With rejection for slow-release Jakafi, FDA sends shock waves across Incyte's pipeline: analyst

After two years of making inflammatory disease a key focus, Incyte has started drawing attention to its oncology portfolio lately. But not all attention is positive.

The FDA has rejected an extended-release formulation of Incyte’s Jakafi, the company said Thursday. Jakafi, or ruxolitinib tablet, is currently given twice-daily to treat the blood cancers myelofibrosis and polycythemia vera, plus graft-versus-host disease. Incyte is trying to introduce a once-daily version.

Information around the FDA’s complete response letter was scant. In a statement, Incyte said the FDA acknowledged that the studies supporting the application showed bioequivalence between the two formulations based on area under the curve (AUC)—a measure of a person’s systemic exposure to a drug. Still, the agency “identified additional requirements for approval,” the company said.

In a Thursday note to clients, analysts at William Blair noted that the once-daily formulation didn’t meet bioequivalence for Cmax, another pharmacological measurement of the peak concentration of a drug in the blood or in a specific area of the body. The analysts said they questioned the results back in 2021, but Incyte at the time maintained that the FDA viewed AUC as the important measure for a filing.

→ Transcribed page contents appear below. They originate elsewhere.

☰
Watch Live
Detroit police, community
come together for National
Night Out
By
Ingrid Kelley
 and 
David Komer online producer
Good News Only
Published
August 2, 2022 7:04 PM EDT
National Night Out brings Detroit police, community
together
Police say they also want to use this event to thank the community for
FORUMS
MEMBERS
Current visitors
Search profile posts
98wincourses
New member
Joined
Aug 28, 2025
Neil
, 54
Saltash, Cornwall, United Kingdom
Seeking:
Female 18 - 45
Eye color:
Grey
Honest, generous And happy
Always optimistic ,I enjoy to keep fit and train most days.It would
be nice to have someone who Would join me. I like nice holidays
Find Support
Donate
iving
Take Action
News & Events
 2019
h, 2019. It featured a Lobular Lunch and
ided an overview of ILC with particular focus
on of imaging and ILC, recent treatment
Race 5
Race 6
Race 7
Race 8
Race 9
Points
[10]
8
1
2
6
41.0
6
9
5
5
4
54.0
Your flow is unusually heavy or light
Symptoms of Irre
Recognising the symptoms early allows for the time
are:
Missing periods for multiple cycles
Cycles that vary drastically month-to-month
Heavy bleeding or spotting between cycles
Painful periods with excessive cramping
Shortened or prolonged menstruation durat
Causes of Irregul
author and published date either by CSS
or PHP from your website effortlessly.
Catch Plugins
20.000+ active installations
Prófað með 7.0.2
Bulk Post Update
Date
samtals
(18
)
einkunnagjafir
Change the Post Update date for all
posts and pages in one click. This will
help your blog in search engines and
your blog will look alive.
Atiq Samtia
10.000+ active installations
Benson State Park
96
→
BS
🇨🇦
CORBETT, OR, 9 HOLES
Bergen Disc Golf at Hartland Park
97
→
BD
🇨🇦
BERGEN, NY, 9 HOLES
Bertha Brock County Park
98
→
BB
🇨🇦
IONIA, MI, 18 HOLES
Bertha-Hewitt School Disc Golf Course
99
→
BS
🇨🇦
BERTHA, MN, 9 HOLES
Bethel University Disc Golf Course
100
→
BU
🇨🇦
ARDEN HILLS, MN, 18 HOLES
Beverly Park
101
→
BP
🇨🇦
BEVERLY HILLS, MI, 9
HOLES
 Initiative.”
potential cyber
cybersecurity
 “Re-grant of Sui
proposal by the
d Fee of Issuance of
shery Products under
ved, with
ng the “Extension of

Incyte plans to meet with the FDA to determine next steps, the company said. Mizuho analysts, in a Thursday note, estimated that the rejection could cause a yearlong delay for the drug.

For now, the FDA rejection marks a setback for Incyte’s broader pipeline ambitions beyond Jakafi.

For Jakafi itself, the extended-release version doesn’t have much commercial impact, the William Blair team argued. But an approval for the once-daily formulation would be “an important step” toward Incyte’s proposed fixed-dose combinations of Jakafi with other novel agents, Incyte’s chief medical officer Steven Stein told investors on the company’s fourth-quarter earnings call.

Under an umbrella clinical development program dubbed LIMBER, Incyte is exploring using once-daily Jakafi with other once-daily drugs, namely, PI3K inhibitor parsaclisib, ALK2 inhibitor zilurgisertib and BET inhibitor INCB57643, in myelofibrosis.

While Jakafi itself will likely face generics at the end of 2028, its fixed-dose combos would enjoy longer patent protections, the William Blair team noted.

Even before the FDA rejection, Incyte’s LIMBER program already suffered a serious blow. Earlier this month, Incyte stopped the phase 3 LIMBER-304 study combining Jakafi with parsaclisib in previously treated myelofibrosis patients. That decision came after an independent data monitoring committee found that the study was unlikely to meet its goals.

Because Incyte’s entire combination plan rests on the new Jakafi formulation, the William Blair team suggested the FDA rejection was even a bigger blow than the parsaclisib trial flop.

Meanwhile, the studies for the BET and ALK2 programs are still in early stages, which could give Incyte enough time to address the complete response letter. “But if modifications to the extended-release formulation or additional clinical studies are required” for long-acting Jakafi, that could cause delays, the analysts said.

Alternatively, the team said, Incyte could postpone fixed-dosing regimens and pursue separate dosing, like it’s doing for the parsaclisib combo trials.

RELATED: Incyte's LIMBER lumbers to early end as analysis shows Jakafi cancer combo destined to fail

In the meantime, rivals are advancing. GSK is awaiting an FDA decision in myelofibrosis for its rival once-daily JAK inhibitor momelotinib by June 16, and GSK has an internal BET inhibitor of its own. Bristol Myers Squibb’s once-daily Inrebic entered the myelofibrosis ring with an FDA approval in 2019, and the New York pharma is working on BET inhibitor trotabresib.

Lately, Jakafi has taken a smaller place in Incyte investors’ minds. The Novartis-shared JAK inhibitor pulled in $2.41 billion in revenue for Incyte in 2022, up 13% year over year.

Some focus has shifted to atopic dermatitis and vitiligo treatment Opzelura, a cream version of ruxolitinib. Setbacks in the LIMBER program will likely place even greater scrutiny on Opzelura’s launch, the William Blair team said.